I left my Cyberiad in Cedar Island (wouldn’t that sentence exemplify as well as “colorless green ideas…” ?), but I particularly enjoyed Trurl’s tactical use of apophenia and wanted to discuss it in another context, which will have to wait.
I subscribe to TLS, despite the fact that it’s often frighteningly ignorant and reactionary. The back page, signed “J.C.” of the Dec. 12 issue quotes a perfectly lucid sentence of Hilary Dannenberg’s Coincidence and Counterfactuality in the apparent expectation that the readers of this august review will tap their pipes in knowing sympathy with this addition to the “annals of incomprehensibility.” (The U of Nebraska P is taken to task for publishing the book in its very good series in narrative theory. I suppose the complaint is not so much that the work is incomprehensible as such, but that it is only comprehensible to a few. A very democratic view to advocate for professional literary studies at this point.) I think this “J. C.” is the same who chivalrously promoted Drew Faust to manhood a few months ago.
A Girardian triangular desire analysis of Ween’s “Pretty Girl” off of Twelve Golden Country Greats would practically write itself. I’m also trying to imagine what Borges would have done with today’s big neuroscience reveal of the amanestic threading of the labyrinth by the blind.
I’ve always thought that the manifest ludicrousness of the Quebecois elements in Infinite Jest was a clear indicator of the diegetic embeddedness of much of the book, but I have learned from two review articles* in SFS that bizarre extrapolations about many different varieties of Canadian separatism have a rich literary history. Wallace, who enjoyed science fiction, might well have read some of them. Heinlein’s Friday, for example seems about on par from a plausibility perspective, if lacking in the grotesquerie of Wallace’s scenario.
There is even a suggestively subtitled novel on the subject by Patrick MacFadden, Rae Murphy, and Robert Chodos called Your Place or Mine?
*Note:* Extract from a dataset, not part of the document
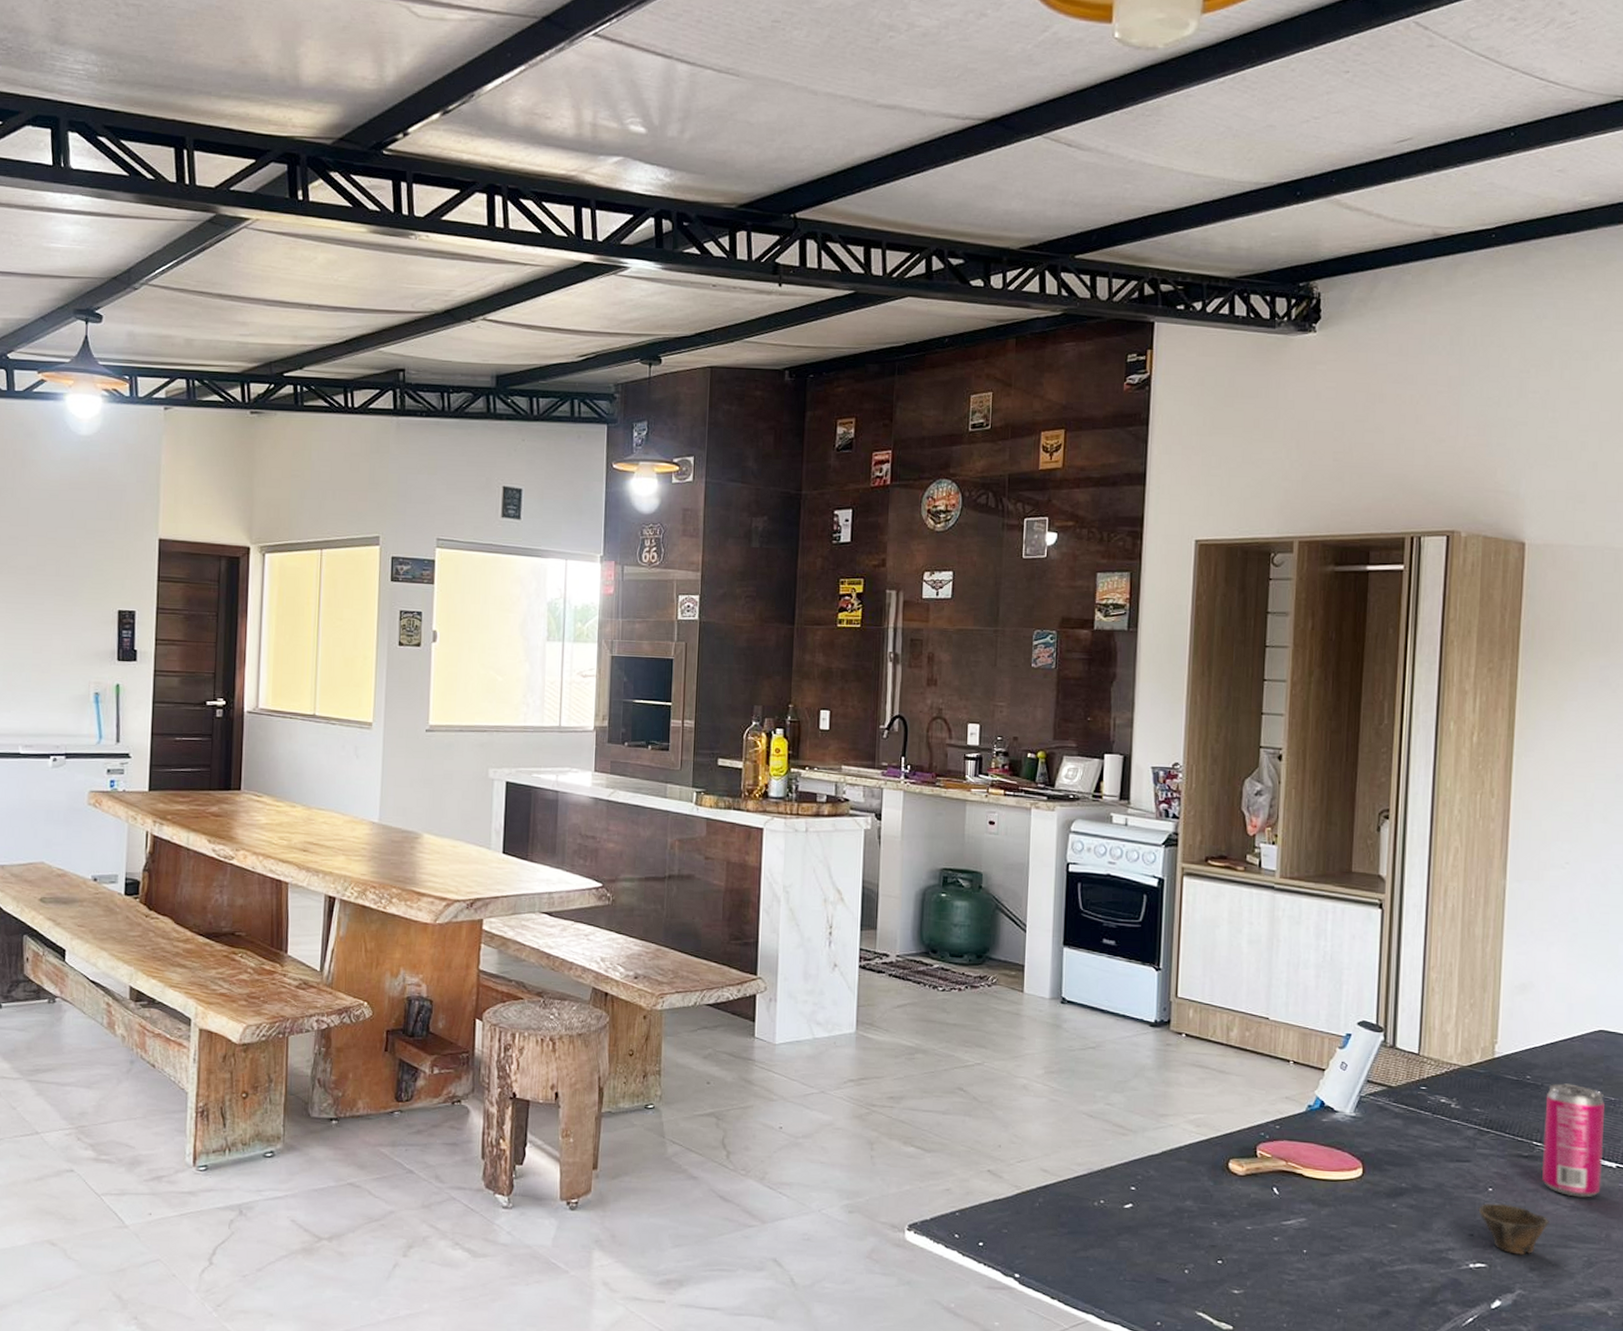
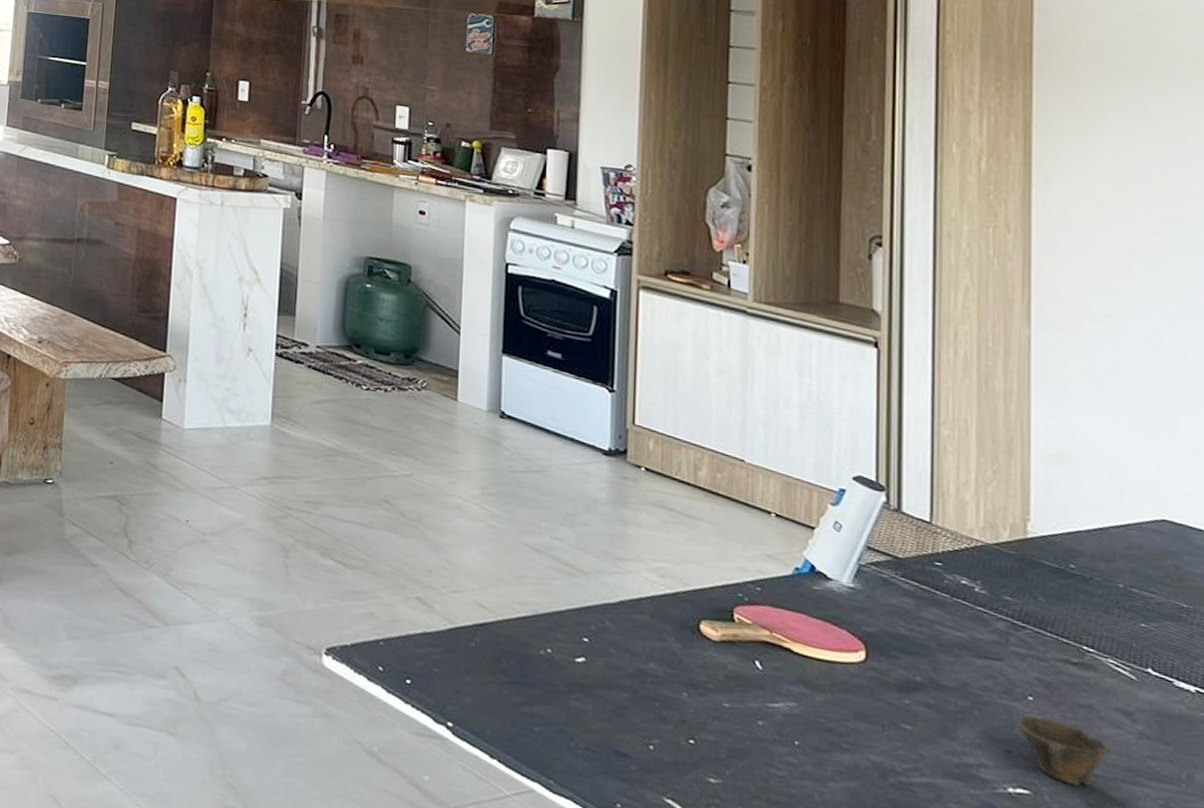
beverage can: present [1541,1083,1604,1198] -> none [1096,578,1177,725]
An Entertainment (Deneau & Greenberg, 1978).
*John Bell, “The Persistence of Division: Further Examples of English-Language Science Fiction concerning Canadian Separatist Conflicts,” SFS, 11.2 (Jul., 1984): 190-193 and John Bell, “Uneasy Union: A Checklist of English-Language Science Fiction concerning Canadian Separatist Conflicts,” SFS 9.1 (Mar., 1982): 82-88.
I realize that the Library of Congress has chosen to transliterate out of the Crillic [sic?] into some quite private language, so that Chekov, for instance, turns up as “Cexov,” which sounds like an anaphrodisiac breakfast cereal; but these weird pedantries needn’t infect the rest of us. (SFS 1.3  182).
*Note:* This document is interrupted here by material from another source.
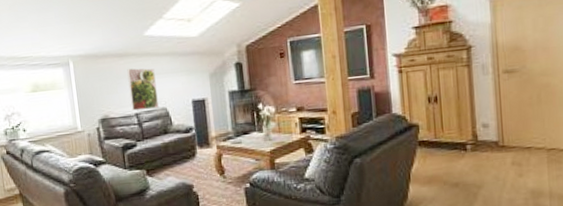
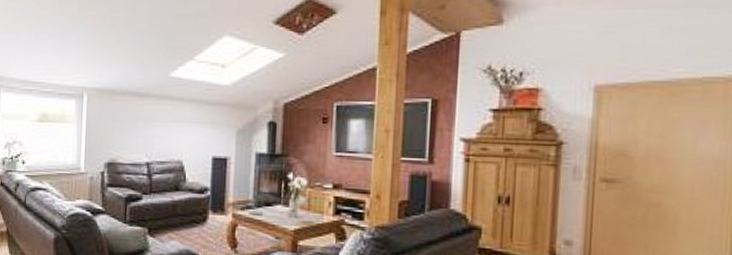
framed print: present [127,68,159,111] -> none [143,111,175,160]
Perry Anderson, from the new series of NLR:
No collective agency able to match the power of capital is yet on the horizon. We are in a time, as genetic engineering looms, when the only revolutionary force at present capable of disturbing its equilibrium appears to be scientific progress itself—the forces of production, so unpopular with Marxists convinced of the primacy of relations of production when a socialist movement was still alive.
I know that the clause is not the projected term of “scientific progress,” but I enjoyed imagining it was, like something out of Mieville.